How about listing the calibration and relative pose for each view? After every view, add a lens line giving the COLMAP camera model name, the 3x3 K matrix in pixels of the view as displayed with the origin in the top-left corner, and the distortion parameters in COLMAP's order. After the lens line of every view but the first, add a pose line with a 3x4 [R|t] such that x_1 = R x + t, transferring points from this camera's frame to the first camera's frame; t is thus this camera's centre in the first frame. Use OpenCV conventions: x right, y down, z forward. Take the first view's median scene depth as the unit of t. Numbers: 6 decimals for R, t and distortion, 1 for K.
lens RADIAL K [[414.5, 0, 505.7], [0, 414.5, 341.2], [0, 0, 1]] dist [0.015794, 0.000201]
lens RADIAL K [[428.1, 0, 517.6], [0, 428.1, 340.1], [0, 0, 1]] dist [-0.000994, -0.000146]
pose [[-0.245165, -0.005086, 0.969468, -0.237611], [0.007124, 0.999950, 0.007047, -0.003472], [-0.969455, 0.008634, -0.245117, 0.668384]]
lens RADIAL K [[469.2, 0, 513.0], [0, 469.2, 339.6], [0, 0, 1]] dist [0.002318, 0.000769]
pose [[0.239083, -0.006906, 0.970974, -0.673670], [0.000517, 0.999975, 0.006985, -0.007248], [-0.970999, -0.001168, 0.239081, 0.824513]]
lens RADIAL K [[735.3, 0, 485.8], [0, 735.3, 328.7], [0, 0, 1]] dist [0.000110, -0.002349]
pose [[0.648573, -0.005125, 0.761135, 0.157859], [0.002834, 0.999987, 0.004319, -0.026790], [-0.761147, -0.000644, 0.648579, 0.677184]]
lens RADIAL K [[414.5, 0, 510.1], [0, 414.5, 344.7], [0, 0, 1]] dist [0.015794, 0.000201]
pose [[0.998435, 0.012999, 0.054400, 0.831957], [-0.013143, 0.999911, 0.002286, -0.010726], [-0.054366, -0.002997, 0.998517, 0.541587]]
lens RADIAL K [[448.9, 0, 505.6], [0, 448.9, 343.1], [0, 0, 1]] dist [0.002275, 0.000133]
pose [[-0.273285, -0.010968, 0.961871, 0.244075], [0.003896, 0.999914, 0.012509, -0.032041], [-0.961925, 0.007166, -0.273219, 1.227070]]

▶ [YOUR INSTRUCTIONS] Convert the records above to a two-column CSV with the header record_text,answer. Give one row per record, and put each value in a single quoted field with its line breaks replaced by spaces.

▶ [ANSWER BELOW]
record_text,answer
"How about listing the calibration and relative pose for each view? After every view, add a lens line giving the COLMAP camera model name, the 3x3 K matrix in pixels of the view as displayed with the origin in the top-left corner, and the distortion parameters in COLMAP's order. After the lens line of every view but the first, add a pose line with a 3x4 [R|t] such that x_1 = R x + t, transferring points from this camera's frame to the first camera's frame; t is thus this camera's centre in the first frame. Use OpenCV conventions: x right, y down, z forward. Take the first view's median scene depth as the unit of t. Numbers: 6 decimals for R, t and distortion, 1 for K.","lens RADIAL K [[414.5, 0, 505.7], [0, 414.5, 341.2], [0, 0, 1]] dist [0.015794, 0.000201] lens RADIAL K [[428.1, 0, 517.6], [0, 428.1, 340.1], [0, 0, 1]] dist [-0.000994, -0.000146] pose [[-0.245165, -0.005086, 0.969468, -0.237611], [0.007124, 0.999950, 0.007047, -0.003472], [-0.969455, 0.008634, -0.245117, 0.668384]] lens RADIAL K [[469.2, 0, 513.0], [0, 469.2, 339.6], [0, 0, 1]] dist [0.002318, 0.000769] pose [[0.239083, -0.006906, 0.970974, -0.673670], [0.000517, 0.999975, 0.006985, -0.007248], [-0.970999, -0.001168, 0.239081, 0.824513]] lens RADIAL K [[735.3, 0, 485.8], [0, 735.3, 328.7], [0, 0, 1]] dist [0.000110, -0.002349] pose [[0.648573, -0.005125, 0.761135, 0.157859], [0.002834, 0.999987, 0.004319, -0.026790], [-0.761147, -0.000644, 0.648579, 0.677184]] lens RADIAL K [[414.5, 0, 510.1], [0, 414.5, 344.7], [0, 0, 1]] dist [0.015794, 0.000201] pose [[0.998435, 0.012999, 0.054400, 0.831957], [-0.013143, 0.999911, 0.002286, -0.010726], [-0.054366, -0.002997, 0.998517, 0.541587]] lens RADIAL K [[448.9, 0, 505.6], [0, 448.9, 343.1], [0, 0, 1]] dist [0.002275, 0.000133] pose [[-0.273285, -0.010968, 0.961871, 0.244075], [0.003896, 0.999914, 0.012509, -0.032041], [-0.961925, 0.007166, -0.273219, 1.227070]]"